James Quick did the rest. If you're looking for a bright spot in the game, put Quick front and center. If the Cards couldn't win the battle in the trenches, they went up and over FIU, and Quick became the kind of deep threat fans have hoped he would be since he signed with U of L out of Trinity High School.

Quick recorded a career-high seven catches for a career-best 174 yards and two scores. It was the most yards for a Cardinal receiver since Arnold Jackson had 174 against Cincinnati in 1999. He added 61 yards on seven punt returns for 235 all-purpose yards.

His game-breaking TD catch, after tangling with a defender, then spinning away from him and running down the sideline for a 74-yard reception. Quick has emerged as much as any receiver in practice during the absence of DeVante Parker.

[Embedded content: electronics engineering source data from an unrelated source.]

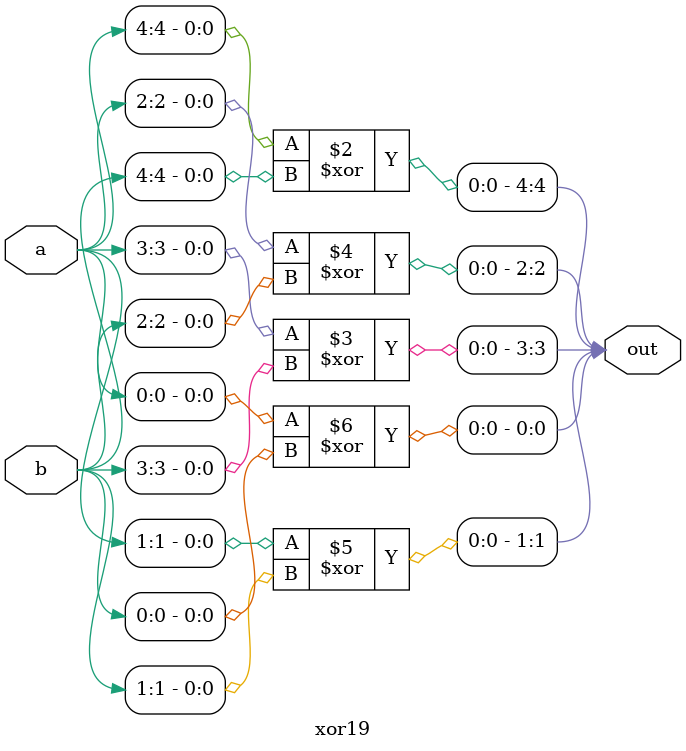
<source format=v>
module xor19 (
    input wire [4:0] a,
    input wire [4:0] b,
    output reg [4:0] out
);

always @(*) begin

    out[4] = (a[4] ^ b[4]);

    out[3] = (a[3] ^ b[3]);
    out[2] = (a[2] ^ b[2]);
    out[1] = (a[1] ^ b[1]);
    out[0] = (a[0] ^ b[0]);

end


endmodule
</source>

The absence of Parker, as expected, has had an effect on every aspect of U of L's offense. He was the one player opposing defenses had to build game plans around, could draw extra attention in the pass game, and was central to many things Petrino wanted to do from a formation and scheme standpoint. Without him, things are more difficult for this team. His return will help the offense, but there's no way of knowing quite when that will happen, nor how effective he will be coming off the injury.

Meanwhile, it's perhaps the surprise of the season that the defense continues to lead the way for the Cardinals. It's the opposite of what most expected after the Cards lost so many defensive starters.

In fact, the defense is the unit that looks the most ready for those high-level ACC matchups that lay ahead.

It's hard to believe, but Holliman made his first start of the season at safety, and has become a true playmaker in the secondary, leading the nation with five interceptions.

The Cards also got a career high eight tackles from defensive tackle Sheldon Rankins.

U of L now ranks seventh nationally in total defense -- sixth against the run, 26th against the pass. The Cards are No. 12 in scoring defense, fifth in scoring defense and No. 3 nationally in opponent third-down percentage.

Maybe it's not a surprise, following a coaching staff who's No. 1 priority was "win with defense," but at this point, Petrino will take it. The defense is achieving with a new cast, and some important holdovers.

Offensively, the Cards are 93rd in rushing offense -- and they've not played powerhouse defenses. They've given up 12 sacks in four games -- only seven teams in the nation have given up more (one of them is FIU, another is Wake Forest, Saturday's opponent).

The Cards are No. 112 in tackles for loss allowed, 28 in four games.

Don't expect Petrino to abandon the running game -- not with the stable of running backs he has. Michael Dyer made his season debut Saturday, carrying eight times for 16 yards, but he left the game with a limp, and afterward Petrino said he still needs some "freshening up," meaning he needs to get his game conditioning back.

In Wake Forest this Saturday and Syracuse the following Friday, the Cards have games they're expected to win. But after the past two performances, against Virginia and FIU, those don't look to be easy wins, by any stretch.

The good news for the Cards is that they still have time to find some answers -- before the big boys start coming up on the schedule in October.